ABOUT THIS TASK:
Your reply should consist only of the lines from the one holding "right back paw: (106, 398)" to the last line of the data below, written out exactly and without pictures.

——

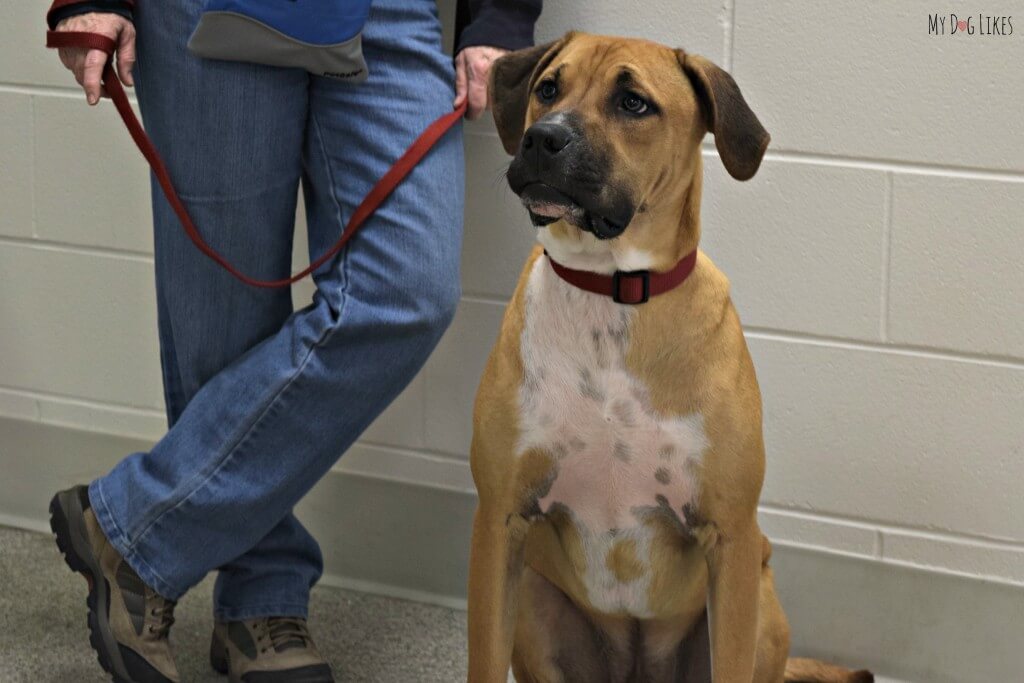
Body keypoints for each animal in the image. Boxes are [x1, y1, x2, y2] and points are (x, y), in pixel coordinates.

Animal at [464, 33, 872, 683]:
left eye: (633, 102)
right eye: (548, 87)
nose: (543, 137)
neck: (611, 292)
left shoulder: (730, 539)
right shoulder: (499, 522)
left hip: (761, 602)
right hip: (532, 594)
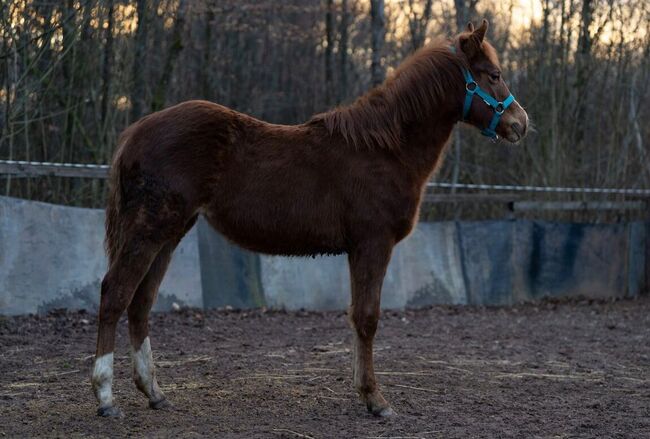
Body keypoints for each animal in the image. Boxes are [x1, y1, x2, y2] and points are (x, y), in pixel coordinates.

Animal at [92, 20, 528, 420]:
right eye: (493, 75)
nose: (520, 124)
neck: (385, 150)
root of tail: (135, 132)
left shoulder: (358, 249)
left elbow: (356, 317)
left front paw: (364, 392)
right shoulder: (373, 244)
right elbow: (367, 318)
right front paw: (376, 400)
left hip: (170, 233)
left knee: (141, 303)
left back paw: (154, 392)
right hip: (149, 230)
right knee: (115, 294)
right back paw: (106, 398)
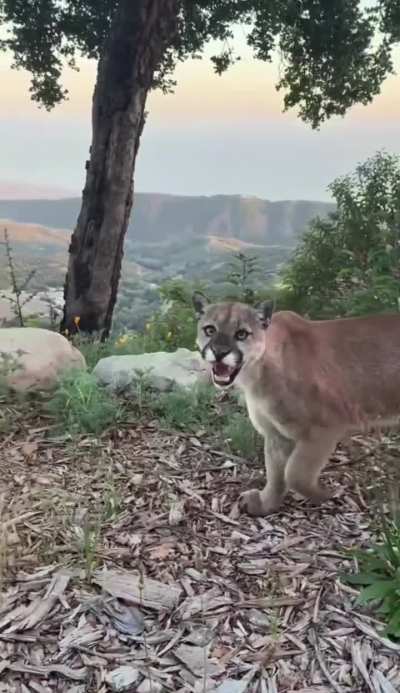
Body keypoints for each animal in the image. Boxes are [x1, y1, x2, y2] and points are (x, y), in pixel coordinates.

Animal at [193, 293, 400, 516]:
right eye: (210, 330)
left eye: (241, 334)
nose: (219, 351)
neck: (257, 374)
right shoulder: (276, 434)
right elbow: (276, 474)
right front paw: (265, 504)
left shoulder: (323, 430)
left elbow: (294, 474)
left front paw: (325, 494)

——

ANSWER:
right back paw: (106, 398)
Body keypoints for each animal in the image. Boxes are [x1, y1, x2, y2] and points are (x, y), in pixel coordinates.

Animal at [193, 293, 400, 516]:
right eye: (210, 330)
left eye: (241, 334)
nose: (219, 351)
neck: (257, 374)
right shoulder: (276, 434)
right elbow: (276, 474)
right front paw: (265, 504)
left shoulder: (323, 430)
left elbow: (294, 474)
left front paw: (325, 494)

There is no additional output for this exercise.